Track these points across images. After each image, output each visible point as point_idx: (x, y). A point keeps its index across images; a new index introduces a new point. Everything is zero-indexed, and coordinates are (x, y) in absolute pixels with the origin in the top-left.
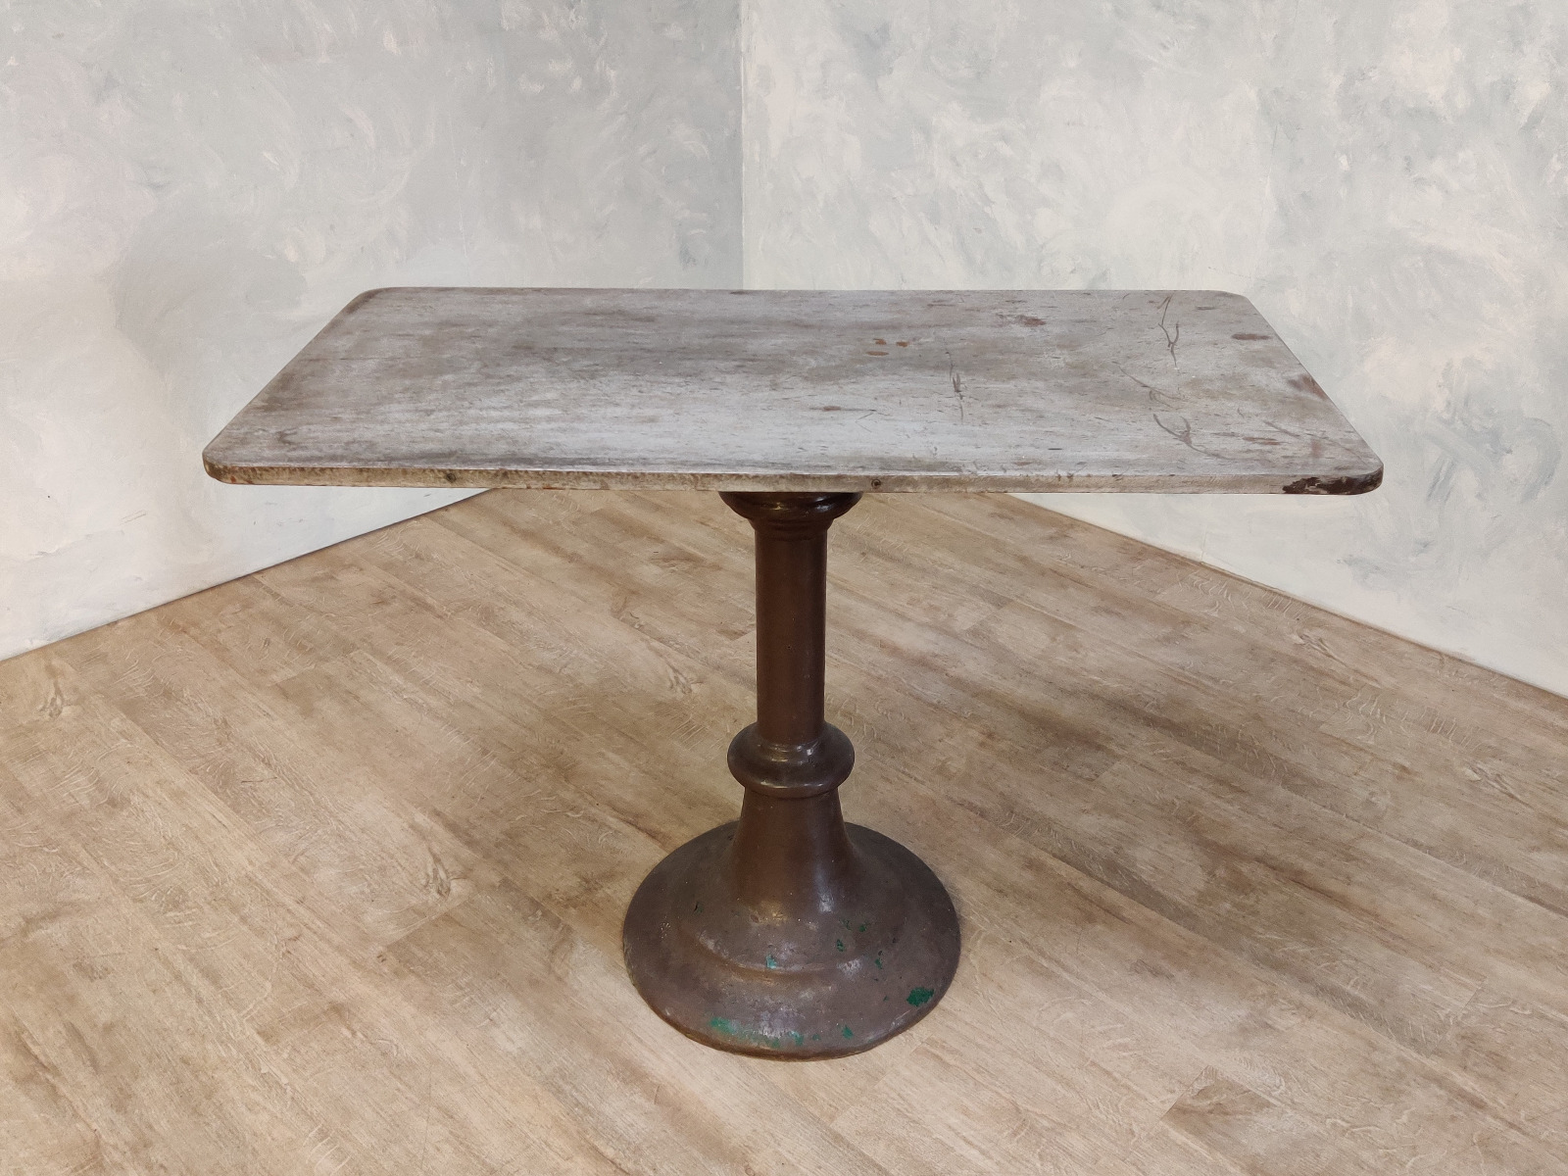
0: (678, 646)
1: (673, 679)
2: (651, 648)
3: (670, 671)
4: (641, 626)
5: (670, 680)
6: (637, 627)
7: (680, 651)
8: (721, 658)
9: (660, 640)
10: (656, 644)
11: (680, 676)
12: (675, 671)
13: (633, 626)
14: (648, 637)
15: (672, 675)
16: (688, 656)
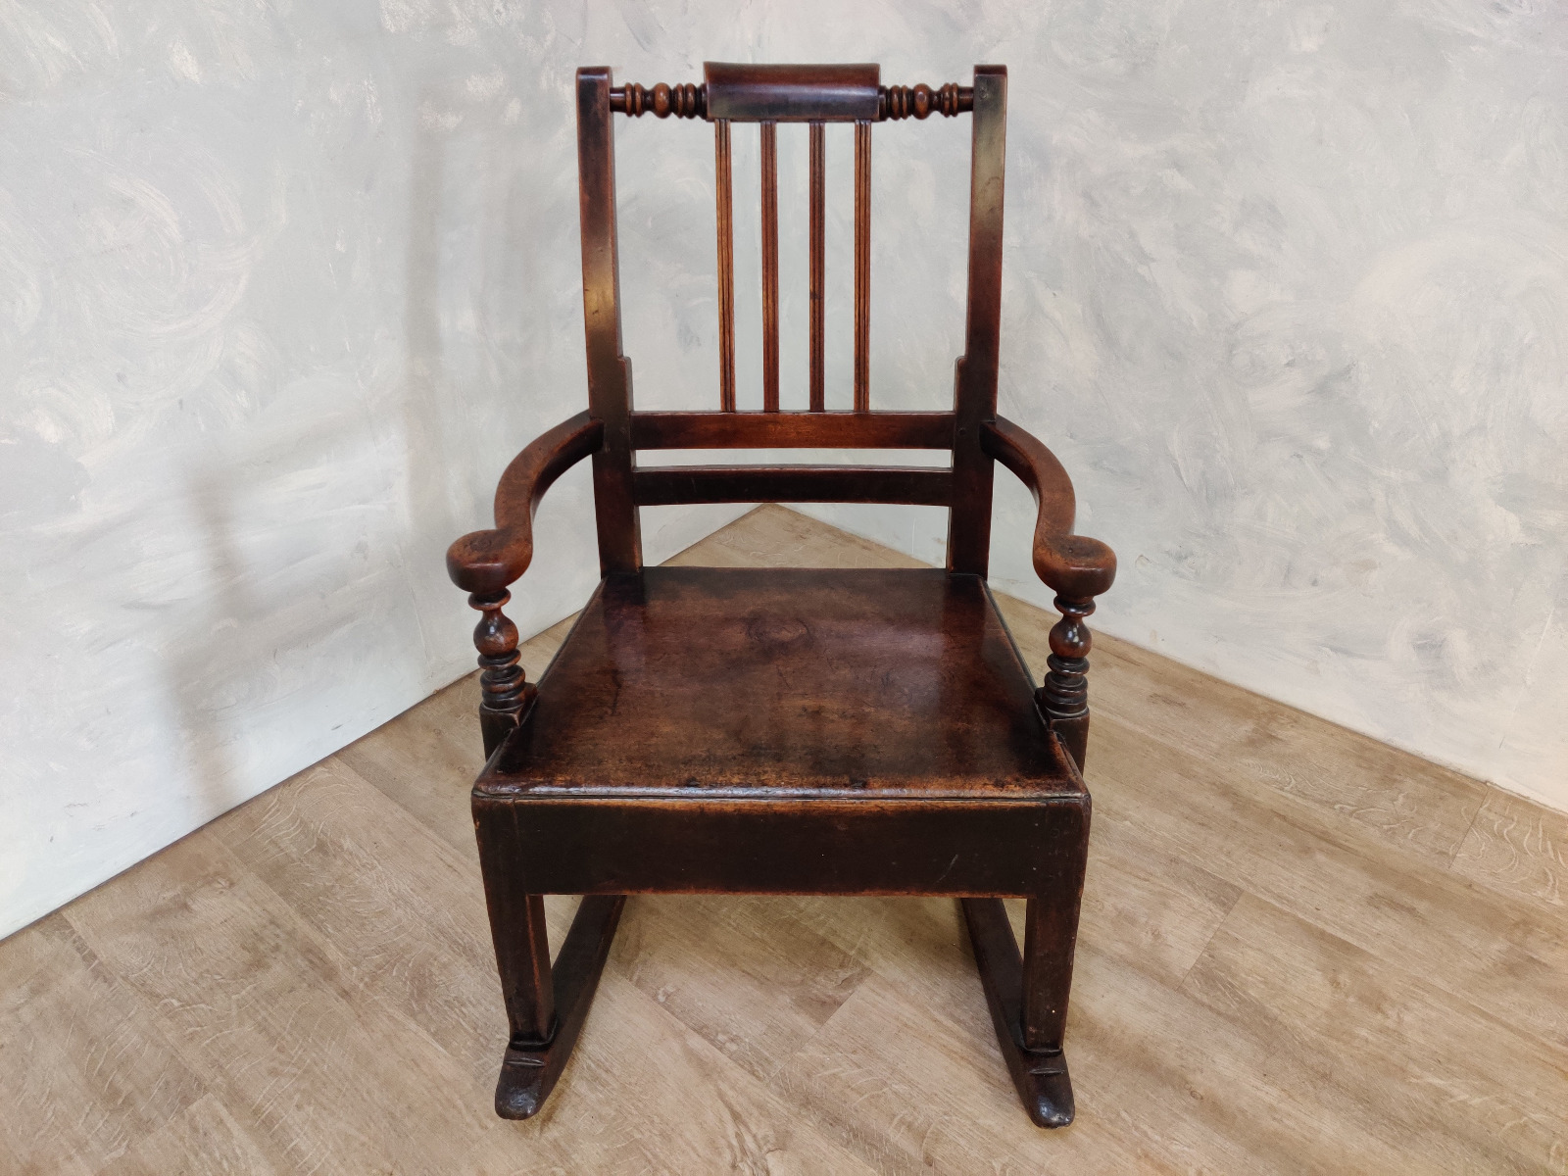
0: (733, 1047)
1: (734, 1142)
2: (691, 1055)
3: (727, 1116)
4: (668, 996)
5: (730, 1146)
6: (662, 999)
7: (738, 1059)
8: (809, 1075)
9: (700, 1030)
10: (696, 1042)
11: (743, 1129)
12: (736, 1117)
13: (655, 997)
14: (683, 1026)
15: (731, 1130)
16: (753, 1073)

........

__Assigned task__
Rewrite the lines above with every "images" changed to "frames" and nothing else altered, leaving out the pictures.

__Response__
Track these points across frames. After each image, output each visible point as point_idx: (x, y). A point keeps its index across frames; a new index introduces a new point. Everything is zero-indexed, and coordinates are (x, y) in absolute pixels with the origin in the top-left.
0: (678, 646)
1: (673, 679)
2: (651, 648)
3: (670, 671)
4: (641, 626)
5: (670, 680)
6: (637, 627)
7: (680, 651)
8: (721, 658)
9: (660, 640)
10: (656, 644)
11: (680, 676)
12: (675, 671)
13: (633, 626)
14: (648, 637)
15: (672, 675)
16: (688, 656)
0: (733, 1047)
1: (734, 1142)
2: (691, 1055)
3: (727, 1116)
4: (668, 996)
5: (730, 1146)
6: (662, 999)
7: (738, 1059)
8: (809, 1075)
9: (700, 1030)
10: (696, 1042)
11: (743, 1129)
12: (736, 1117)
13: (655, 997)
14: (683, 1026)
15: (731, 1130)
16: (753, 1073)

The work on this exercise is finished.